Entretanto, as lutas da burguesia contra os reis e os padres libertaram tão somente o capital, que por sua vez acorrentou o proletariado. Antes mesmo que o iluminismo de Voltaire e seus companheiros estivesse mundialmente disseminado, o sistema do capital recobriu o mundo com a sombra de uma nova barbárie. A sobreposição da economia-mundo capitalista sobre sociedades atrasadas não poderia se dar senão debaixo de violentos conflitos. Como disse Hobsbawm, para três quartos da humanidade, a Idade Média acabou nas décadas de 1950 ou 60. Até então, as grandes massas da Ásia, África e interior da América Latina viviam cercadas por um mundo já capitalista, organizado em torno do eixo atlântico-ocidental-cristão, mas protegiam seus modos de vida tradicionais da dissolução trazida pelo Deus dinheiro.
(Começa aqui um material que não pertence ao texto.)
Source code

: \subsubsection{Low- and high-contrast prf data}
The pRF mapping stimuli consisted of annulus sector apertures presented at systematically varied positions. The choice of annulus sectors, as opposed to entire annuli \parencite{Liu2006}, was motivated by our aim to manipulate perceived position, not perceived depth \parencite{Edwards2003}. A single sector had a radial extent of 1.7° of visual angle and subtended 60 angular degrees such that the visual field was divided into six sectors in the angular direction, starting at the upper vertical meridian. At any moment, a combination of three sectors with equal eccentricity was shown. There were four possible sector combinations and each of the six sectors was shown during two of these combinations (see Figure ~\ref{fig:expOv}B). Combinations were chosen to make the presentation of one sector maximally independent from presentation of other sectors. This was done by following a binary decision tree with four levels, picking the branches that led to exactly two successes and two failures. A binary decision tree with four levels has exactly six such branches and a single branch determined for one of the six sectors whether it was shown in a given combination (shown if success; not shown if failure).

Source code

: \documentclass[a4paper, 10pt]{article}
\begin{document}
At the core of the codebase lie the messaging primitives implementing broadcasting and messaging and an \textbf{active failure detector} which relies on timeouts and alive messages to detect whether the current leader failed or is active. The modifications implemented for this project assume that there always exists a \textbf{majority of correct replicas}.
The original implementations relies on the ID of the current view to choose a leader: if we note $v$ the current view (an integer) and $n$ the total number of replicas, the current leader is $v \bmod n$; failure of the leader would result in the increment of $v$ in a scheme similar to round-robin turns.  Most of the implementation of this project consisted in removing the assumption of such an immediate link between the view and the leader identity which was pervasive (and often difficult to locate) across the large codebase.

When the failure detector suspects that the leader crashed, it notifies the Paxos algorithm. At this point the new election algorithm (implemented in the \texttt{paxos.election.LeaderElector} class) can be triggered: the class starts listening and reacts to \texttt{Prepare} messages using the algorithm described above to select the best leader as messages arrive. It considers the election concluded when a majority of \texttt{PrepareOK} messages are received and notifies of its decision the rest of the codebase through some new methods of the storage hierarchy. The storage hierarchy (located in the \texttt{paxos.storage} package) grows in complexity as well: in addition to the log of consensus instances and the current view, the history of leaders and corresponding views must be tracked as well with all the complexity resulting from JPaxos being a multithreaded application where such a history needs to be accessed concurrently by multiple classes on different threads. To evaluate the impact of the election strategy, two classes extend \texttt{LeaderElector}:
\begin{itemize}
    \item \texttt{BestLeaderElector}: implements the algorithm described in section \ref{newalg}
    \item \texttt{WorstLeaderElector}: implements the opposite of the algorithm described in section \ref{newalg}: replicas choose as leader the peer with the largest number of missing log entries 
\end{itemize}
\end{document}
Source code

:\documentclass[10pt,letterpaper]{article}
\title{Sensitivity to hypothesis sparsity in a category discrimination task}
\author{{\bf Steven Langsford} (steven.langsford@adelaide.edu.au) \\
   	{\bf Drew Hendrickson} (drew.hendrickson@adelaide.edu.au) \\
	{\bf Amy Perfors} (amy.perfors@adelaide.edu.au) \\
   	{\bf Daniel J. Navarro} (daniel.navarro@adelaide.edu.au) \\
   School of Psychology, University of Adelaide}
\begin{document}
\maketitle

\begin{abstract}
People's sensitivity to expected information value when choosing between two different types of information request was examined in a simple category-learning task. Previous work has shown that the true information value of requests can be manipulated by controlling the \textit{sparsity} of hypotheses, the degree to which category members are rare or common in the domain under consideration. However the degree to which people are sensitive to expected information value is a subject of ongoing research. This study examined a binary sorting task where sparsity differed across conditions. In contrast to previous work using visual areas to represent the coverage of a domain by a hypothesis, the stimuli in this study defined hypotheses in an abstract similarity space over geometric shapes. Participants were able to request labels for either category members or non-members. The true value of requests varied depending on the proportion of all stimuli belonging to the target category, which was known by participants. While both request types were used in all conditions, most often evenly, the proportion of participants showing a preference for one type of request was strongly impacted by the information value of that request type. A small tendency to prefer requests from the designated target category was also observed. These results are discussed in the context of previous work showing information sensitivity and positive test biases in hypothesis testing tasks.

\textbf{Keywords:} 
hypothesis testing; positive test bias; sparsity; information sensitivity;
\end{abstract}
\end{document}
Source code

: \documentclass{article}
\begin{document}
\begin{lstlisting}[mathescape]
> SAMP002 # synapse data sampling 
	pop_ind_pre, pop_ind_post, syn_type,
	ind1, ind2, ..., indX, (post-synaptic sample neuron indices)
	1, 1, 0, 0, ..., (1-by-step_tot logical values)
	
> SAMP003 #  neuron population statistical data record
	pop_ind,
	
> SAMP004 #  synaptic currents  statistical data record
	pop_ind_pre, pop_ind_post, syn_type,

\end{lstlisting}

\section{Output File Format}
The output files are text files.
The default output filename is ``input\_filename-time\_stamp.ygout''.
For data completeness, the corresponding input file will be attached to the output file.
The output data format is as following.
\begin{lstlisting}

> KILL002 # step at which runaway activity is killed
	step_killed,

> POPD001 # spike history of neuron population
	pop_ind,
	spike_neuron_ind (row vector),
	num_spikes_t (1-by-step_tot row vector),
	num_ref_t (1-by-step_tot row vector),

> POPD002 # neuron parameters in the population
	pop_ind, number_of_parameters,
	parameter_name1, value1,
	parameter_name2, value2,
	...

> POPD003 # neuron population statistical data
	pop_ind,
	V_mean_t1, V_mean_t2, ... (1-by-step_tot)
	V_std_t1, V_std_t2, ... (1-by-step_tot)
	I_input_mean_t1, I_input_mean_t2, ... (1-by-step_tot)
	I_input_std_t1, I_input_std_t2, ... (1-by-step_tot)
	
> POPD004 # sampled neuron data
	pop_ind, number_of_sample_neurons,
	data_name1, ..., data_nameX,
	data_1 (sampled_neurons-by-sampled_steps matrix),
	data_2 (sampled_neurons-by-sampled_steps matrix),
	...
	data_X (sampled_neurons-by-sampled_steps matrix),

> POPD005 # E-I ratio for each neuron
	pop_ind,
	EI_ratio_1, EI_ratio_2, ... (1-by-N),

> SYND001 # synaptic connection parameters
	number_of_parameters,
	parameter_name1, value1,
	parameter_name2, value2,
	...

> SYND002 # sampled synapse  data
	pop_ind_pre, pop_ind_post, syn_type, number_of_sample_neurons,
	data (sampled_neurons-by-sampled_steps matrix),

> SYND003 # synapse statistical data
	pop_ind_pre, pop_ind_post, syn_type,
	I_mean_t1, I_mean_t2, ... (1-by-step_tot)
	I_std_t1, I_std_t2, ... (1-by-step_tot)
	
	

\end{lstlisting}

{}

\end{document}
Daquela época em diante, a proteção não foi mais suficiente, desfazendo-se a referência da comunidade local, da família, da autoridade religiosa não-fundamentalista, etc.

Toda essa transformação deu-se no intervalo de uma geração. Na impossibilidade de voltar àquele estágio (e não se julga aqui que isso seja o ideal, pois ali já vigoravam o patriarcalismo, o machismo, etc.), e de responder à modernização por meios democráticos e sob controle social, as massas buscam refúgio num passado idealizado. Recorreram a uma versão brutalizada da religião, como fazem muitos favelados brasileiros que “aceitam Jesus” por meio de igrejas neopentecostais fundamentalistas, ou os caipiras estadunidenses que tentam “se proteger” de coisas como o que acontece em Brokeback Mountain votando em puritanos de araque como Bush. Contra a complexidade da vida moderna, nada como a simplicidade maniqueísta da religião.

Nada mais enganoso. As massas miseráveis dos países muçulmanos não estariam convulsionadas num frenesi de violência cega e bárbara se os mesmos países que insultam sua crença religiosa não estivessem também ao mesmo tempo sustentando o sistema sociometabólico do capital global que as condena à sua situação miserável.